[Pose estimation data]
┌────────

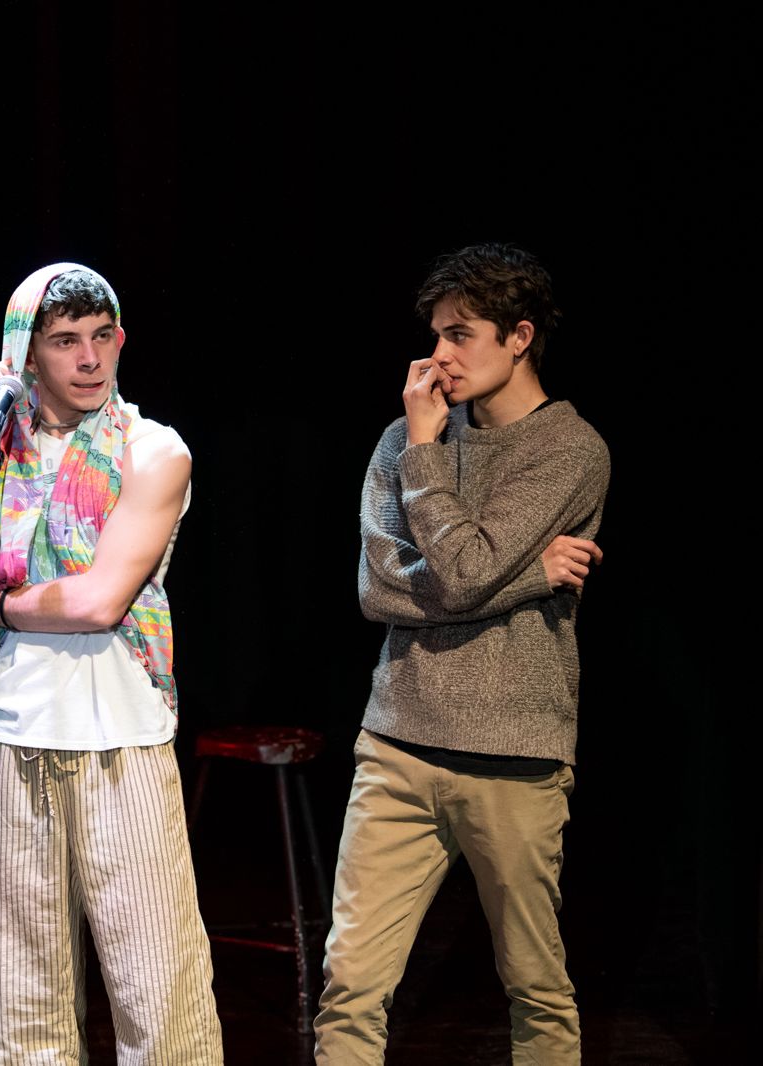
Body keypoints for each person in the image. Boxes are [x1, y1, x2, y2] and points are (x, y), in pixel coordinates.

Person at [313, 243, 610, 1064]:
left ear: (519, 337)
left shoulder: (570, 450)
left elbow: (464, 570)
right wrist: (530, 576)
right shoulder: (403, 440)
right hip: (398, 744)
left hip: (514, 757)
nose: (439, 355)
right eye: (436, 334)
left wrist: (478, 562)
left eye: (460, 334)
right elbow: (379, 591)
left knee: (535, 988)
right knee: (350, 986)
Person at [0, 264, 223, 1063]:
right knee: (26, 1004)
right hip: (13, 739)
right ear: (26, 355)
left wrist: (2, 610)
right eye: (65, 341)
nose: (90, 358)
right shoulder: (3, 452)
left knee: (157, 996)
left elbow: (99, 602)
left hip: (120, 741)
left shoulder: (152, 449)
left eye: (102, 337)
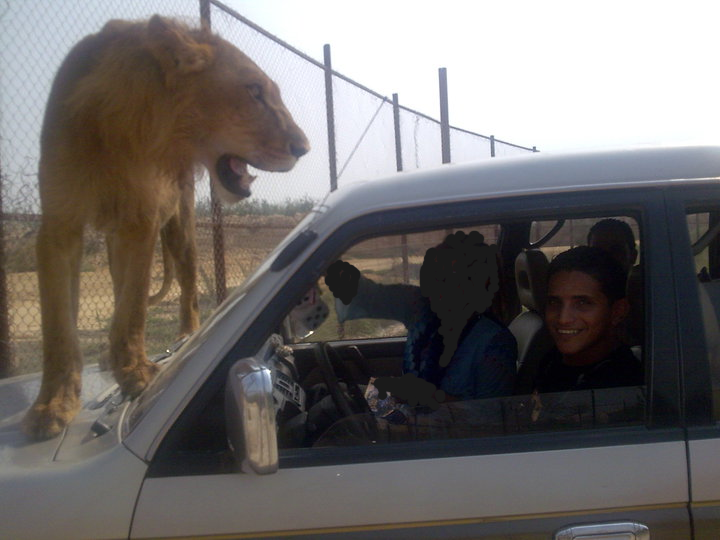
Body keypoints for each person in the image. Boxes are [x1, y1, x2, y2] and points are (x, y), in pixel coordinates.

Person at [326, 231, 518, 403]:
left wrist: (426, 396)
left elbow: (492, 418)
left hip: (438, 430)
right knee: (327, 396)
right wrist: (324, 260)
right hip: (403, 413)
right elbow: (367, 295)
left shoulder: (495, 342)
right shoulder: (421, 308)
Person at [534, 246, 643, 393]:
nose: (563, 319)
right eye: (555, 302)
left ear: (618, 311)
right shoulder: (552, 360)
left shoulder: (622, 386)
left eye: (582, 303)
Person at [587, 218, 643, 345]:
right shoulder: (577, 298)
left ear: (633, 256)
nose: (606, 258)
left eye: (616, 250)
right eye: (598, 252)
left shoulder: (647, 297)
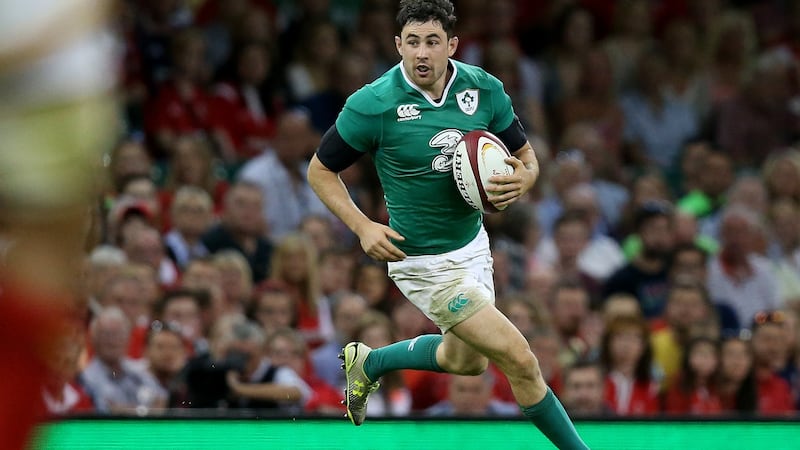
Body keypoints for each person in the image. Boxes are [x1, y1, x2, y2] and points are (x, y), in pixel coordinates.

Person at [306, 1, 588, 448]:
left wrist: (523, 180)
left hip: (472, 246)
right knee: (520, 359)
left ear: (452, 45)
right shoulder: (373, 103)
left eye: (432, 42)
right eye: (412, 42)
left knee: (468, 361)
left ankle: (371, 363)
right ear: (397, 44)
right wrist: (362, 226)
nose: (421, 53)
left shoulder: (484, 89)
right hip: (420, 260)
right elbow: (320, 171)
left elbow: (528, 157)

└────────

● Exercise:
The answer should be a single number: the count of lines in the data that include the string "shoulder".

● Task answer:
12